Esa necesidad de reescribir se ha producido como consecuencia de lo que ha aflorado en la última campaña de excavaciones, que desde hace varios años vienen realizándose en el Cerro de la Merced —término municipal de Cabra, junto a la carretera A-339 que une Estepa con Alcalá la Real—, concluida hace unos días, por un equipo de la Universidad Autónoma de Madrid, dirigido por el catedrático de Arqueología, Fernando Quesada. Lo que durante un tiempo se tuvo como un puesto de vigilancia establecido por los íberos para controlar una parte del territorio que se extiende en la zona que en el término egabrense marca el paso de la campiña a las primeras estribaciones de las Subbéticas, y al que se le asignaba una cronología aproximada del siglo IV a. de C., ha resultado ser una construcción de mucha más entidad: un recinto palatino tardoibérico que debía estar en su plenitud cuando los romanos se instalaban en la zona, a principios del siglo II a. de C.

El conjunto consta de dos plantas y una serie de estancias perfectamente compartimentadas donde se han hallado numerosos utensilios. En su construcción se emplearon grandes bloques de piedra caliza, muy abundante en la zona, donde la explotación de canteras es una actividad secular. Todavía hay más, pero es pronto, en el estado actual de las excavaciones, para hacer afirmaciones. Ahora viene la parte más complicada del proceso, seguir descubriendo. Consolidar lo que ya se conoce y ejecutar las obras necesarias para hacerlo visitable.

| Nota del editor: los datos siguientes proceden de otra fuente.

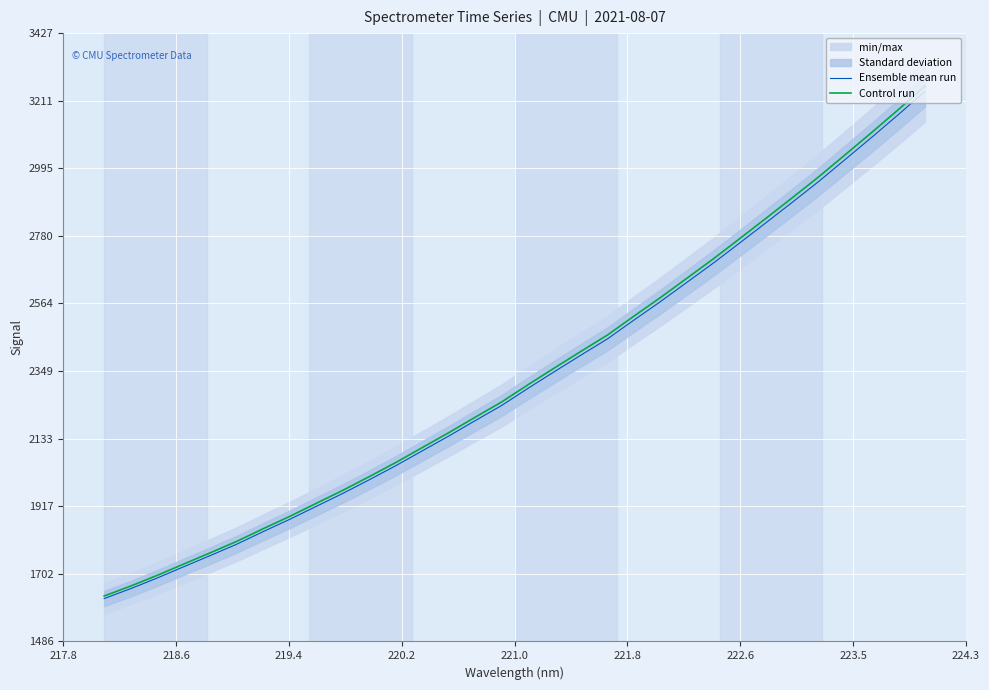

What is the lowest value of the Ensemble mean run series?

1623.2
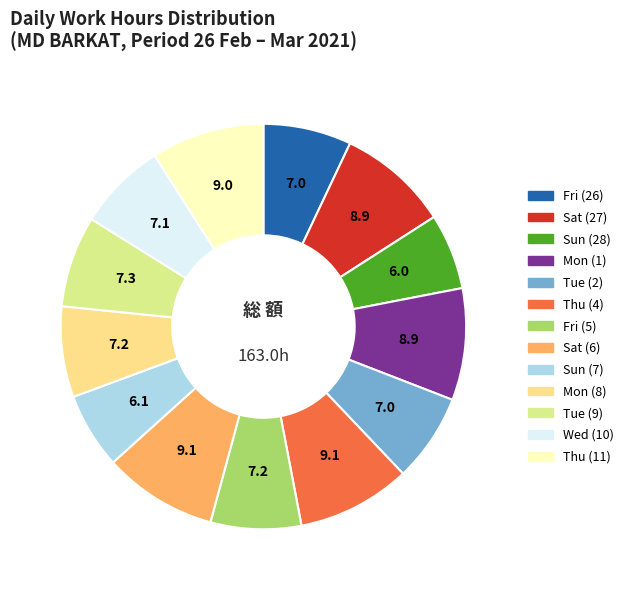

How much of the chart is everything except Thu (4)?

90.9%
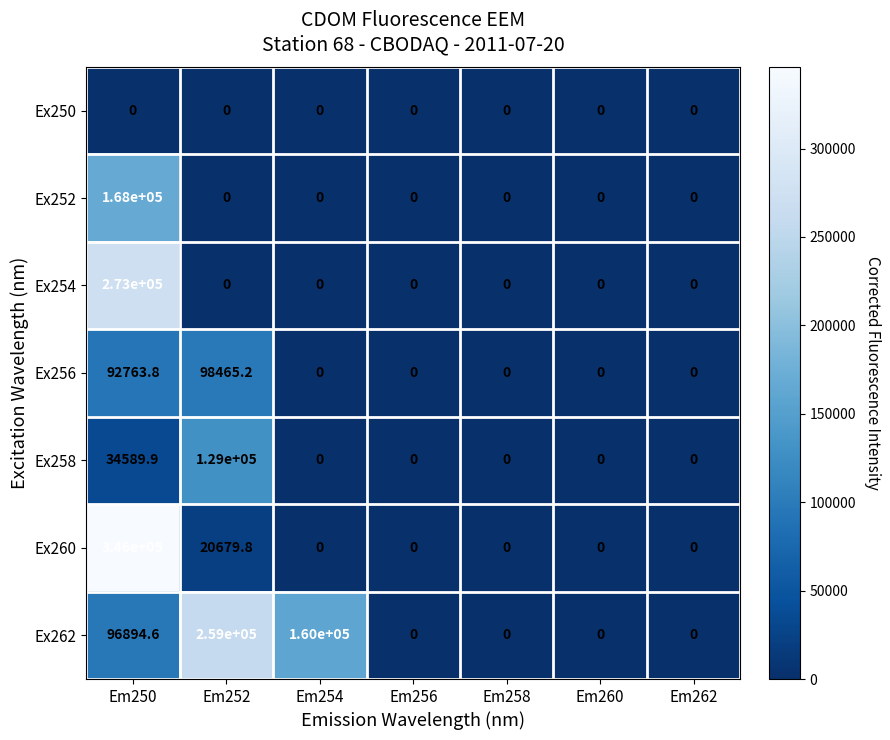

The Ex256 series shows 92763.8 at Em250. True or false?

True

Lo que hasta hace pocos años era un cerro, cubierto en gran parte por la vegetación y en el que se podían encontrar algunos restos de cerámica, ha resultado ser una construcción de notable entidad perteneciente a una etapa de nuestro pasado —la íbera— mucho menos puesta en valor que la romana y la musulmana. Ese recinto palatino nos habla de las formas de vida de nuestros antepasados: como se adornaban, como se armaban o como elaboraban alimentos. La labor de varios años, que nos ha desvelado un girón —mucho más importante de lo que se pensaba en un principio— no debe quedar como una aventura pasajera. El Ayuntamiento de Cabra, al que se le abren otros retos en este terreno, ha de dar respuesta a lo que nos ha mostrado el Cerro de la Merced que permitirá reescribir la historia de nuestras raíces y conocerla mejor que hasta ahora.